# fish room vs showroom condition



## monk21 (Dec 5, 2012)

hey guys,

can someone explain what these mean? I am new in canada and all the new information is overwhelming !


----------



## Tbird (Oct 5, 2009)

Fishroom would be something that has quite a few scratches or marks. Something that you would not use as a display tank but maybe just to breed with in your Fishroom. LOL 

Showroom is a tank that looks brand new and has no scratches or marks.


----------



## monk21 (Dec 5, 2012)

Tbird said:


> Fishroom would be something that has quite a few scratches or marks. Something that you would not use as a display tank but maybe just to breed with in your Fishroom. LOL
> 
> Showroom is a tank that looks brand new and has no scratches or marks.


oh great thanks! expect more noobish questions from me for some time!


----------



## kuopan (Sep 6, 2010)

fishroom condition is usually pretty vague but like Tbird says, it's something that you won't use as a display tank to show off. they can vary from pretty decent looking (almost showroom) to pretty worn down but still able to hold water = ) i would just ask for a 10 scale rating to guage on the condition. 

welcome to canada and welcome to the gta aquaria!


----------



## Ryan.Wilton (Dec 12, 2012)

You DT is meant to resemble your best work and best looking fish. FR tanks stay behind the scenes so to speak. As said they're the tanks that aren't in the best condition. Sometimes the freebies you pick up in your travels.


----------

## Data excerpt
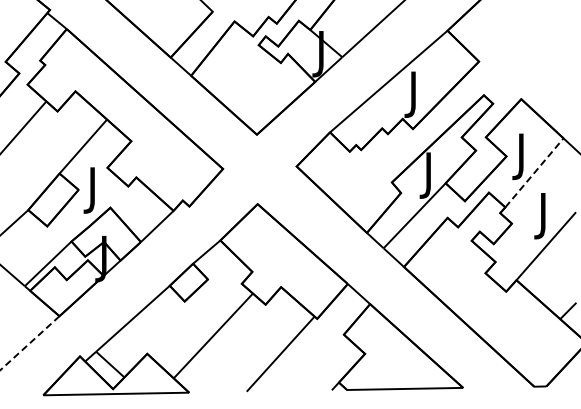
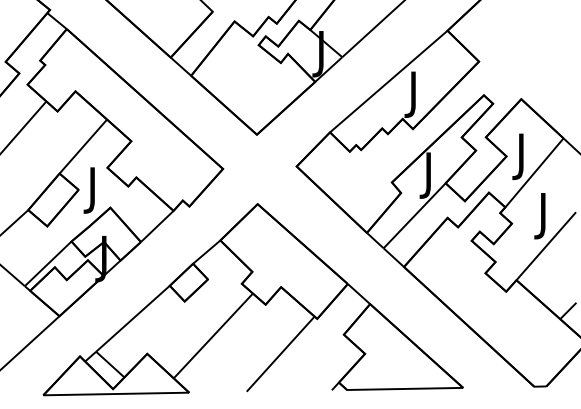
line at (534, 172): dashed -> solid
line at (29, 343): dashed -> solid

## Task objective
Summarize the tank-condition thread in two sentences. The lines come from a source separate from the tank-condition thread.

## Expected answer
A newcomer to Canada asks what "fishroom" and "showroom" condition mean. Replies explain that a showroom tank looks brand new with no scratches or marks, while a fishroom tank has a fair number of scratches or marks, is not used for display, and can range from nearly showroom quality to worn down but still able to hold water.